Each of these startlingly original stories is set in modern Britain. Their characters include a people-trafficking gang-master and a prostitute, a migrant worker and a cocksure estate agent, an elderly musician doubly befuddled by dementia and the death of his wife, a pest-controller suspected of paedophilia and a librarian so well-behaved that her parents wonder anxiously whether she’ll ever find love.
They’re ordinary people. All of their stories, though, are inspired by ones drawn from Graeco-Roman myth, from the Bible or from folk-lore.
The ancients invented myths to express what they didn’t understand. These witty fables, elegantly written and full of sharp-eyed observation of modern life, are also visionary explorations of potent mysteries and strange passions, charged with the hallucinatory beauty and horror of their originals.
PECULIAR GROUND
Shortlisted for The Ondaatje Prize Longlisted for the Desmond Elliott Prize
‘Unlike anything I’ve read. Haunting and huge, and funny and sensuous. It’s wonderful’
Tessa Hadley
'Peculiar Ground is so clever and beautifully written it gripped me from start to end. I abandoned family and work to finish it.' Roddy Doyle
'Lucy Hughes-Hallett's novel is immensely vivid, full of rich and deeply imagined life, and glowing with energy. Her Wychwood estate is utterly real, her characters (both seventeenth- and twentieth-century) entirely convincing, and the story moves with a masterful assurance. There’s a calm virtuosity in the language that I admired a great deal. I just enjoyed it so very much.' Philip Pullman
It is the 17th century and a wall is being built around a great house. Wychwood is an enclosed world, its ornamental lakes and majestic avenues planned by Mr Norris, landscape-maker. A world where everyone has something to hide after decades of civil war, where dissidents shelter in the forest, lovers linger in secret gardens, and migrants, fleeing the plague, are turned away from the gate.

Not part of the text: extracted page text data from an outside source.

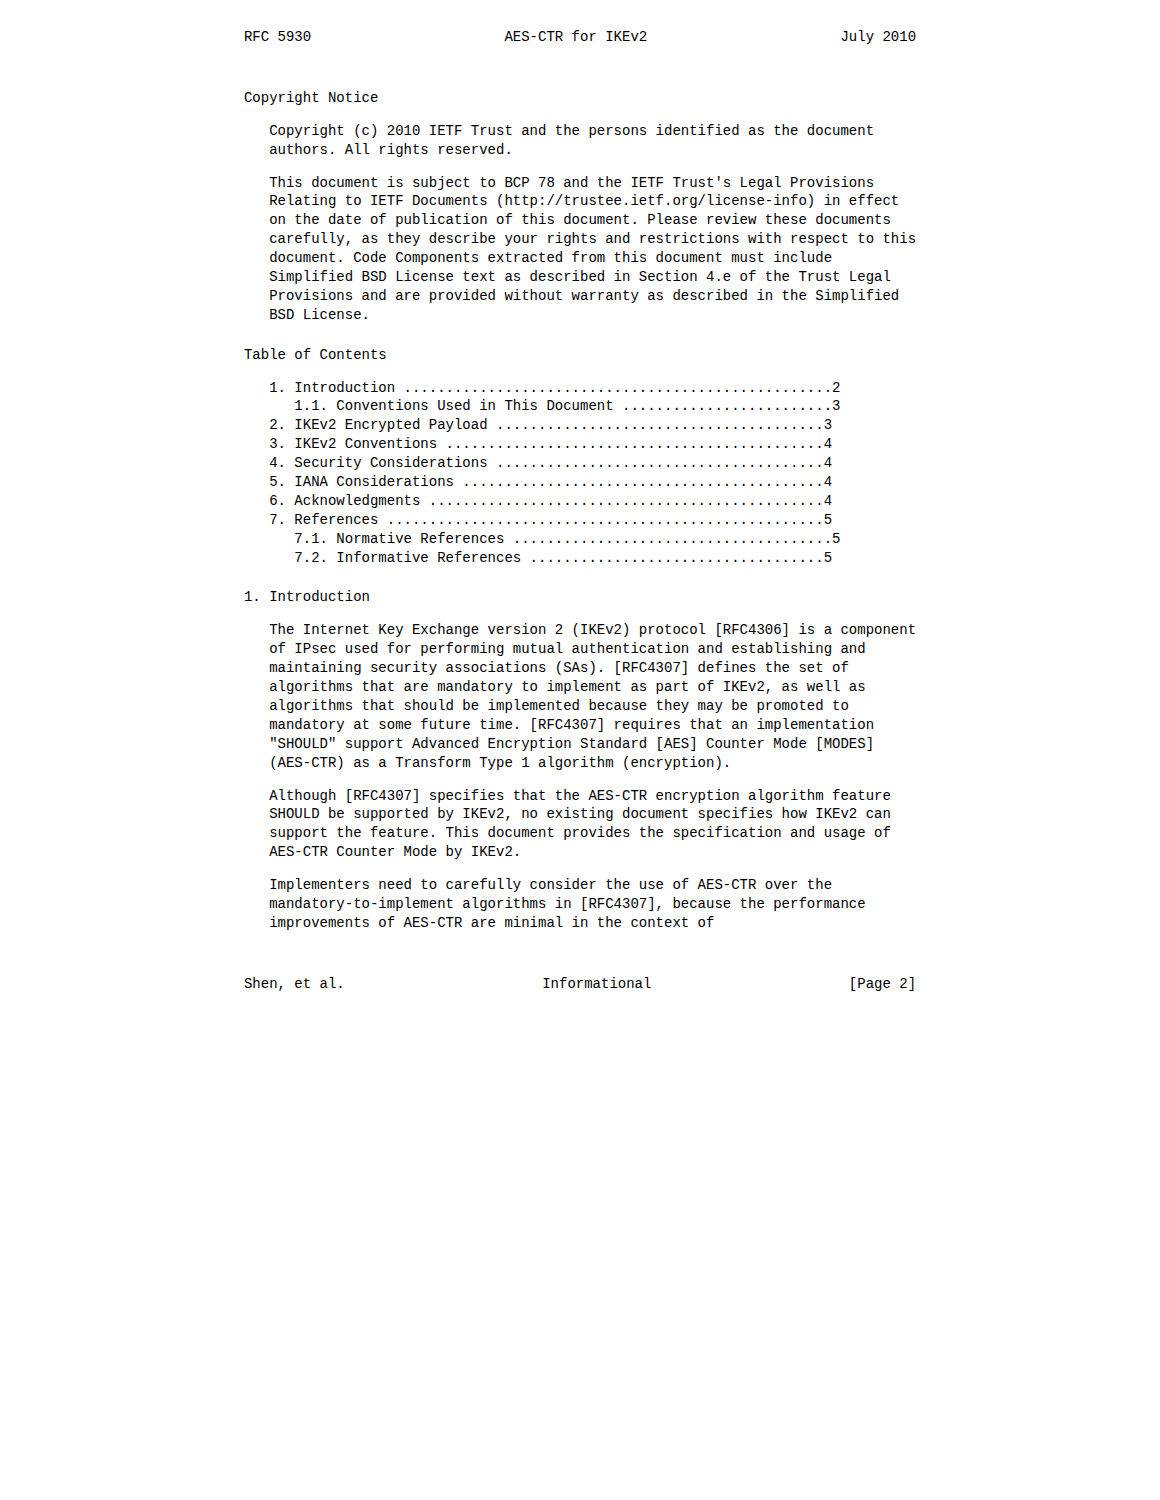RFC 5930 AES-CTR for IKEv2 July 2010
Copyright Notice
Copyright (c) 2010 IETF Trust and the persons identified as the document authors. All rights reserved.
This document is subject to BCP 78 and the IETF Trust's Legal Provisions Relating to IETF Documents (http://trustee.ietf.org/license-info) in effect on the date of publication of this document. Please review these documents carefully, as they describe your rights and restrictions with respect to this document. Code Components extracted from this document must include Simplified BSD License text as described in Section 4.e of the Trust Legal Provisions and are provided without warranty as described in the Simplified BSD License.
Table of Contents
1. Introduction ...................................................2
1.1. Conventions Used in This Document .........................3
2. IKEv2 Encrypted Payload .......................................3
3. IKEv2 Conventions .............................................4
4. Security Considerations .......................................4
5. IANA Considerations ...........................................4
6. Acknowledgments ...............................................4
7. References ....................................................5
7.1. Normative References ......................................5
7.2. Informative References ...................................5
1. Introduction
The Internet Key Exchange version 2 (IKEv2) protocol [RFC4306] is a component of IPsec used for performing mutual authentication and establishing and maintaining security associations (SAs). [RFC4307] defines the set of algorithms that are mandatory to implement as part of IKEv2, as well as algorithms that should be implemented because they may be promoted to mandatory at some future time. [RFC4307] requires that an implementation "SHOULD" support Advanced Encryption Standard [AES] Counter Mode [MODES] (AES-CTR) as a Transform Type 1 algorithm (encryption).
Although [RFC4307] specifies that the AES-CTR encryption algorithm feature SHOULD be supported by IKEv2, no existing document specifies how IKEv2 can support the feature. This document provides the specification and usage of AES-CTR Counter Mode by IKEv2.
Implementers need to carefully consider the use of AES-CTR over the mandatory-to-implement algorithms in [RFC4307], because the performance improvements of AES-CTR are minimal in the context of
Shen, et al. Informational [Page 2]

Three centuries later, another wall goes up overnight, dividing Berlin, while at Wychwood, over one hot, languorous weekend, erotic entanglements are shadowed by news of historic change. A little girl, Nell, observes all.
Nell grows up and Wychwood is invaded. There is a pop festival by the lake, a TV crew in the dining room and a Great Storm brewing. As the Berlin wall comes down, a fatwa signals a different ideological faultline and a refugee seeks safety in Wychwood.
From the multi-award-winning author of the The Pike comes a breathtakingly ambitious, beautiful and timely novel about game keepers and witches, agitators and aristocrats, about young love and the pathos of aging, and about how those who wall others out risk finding themselves walled in.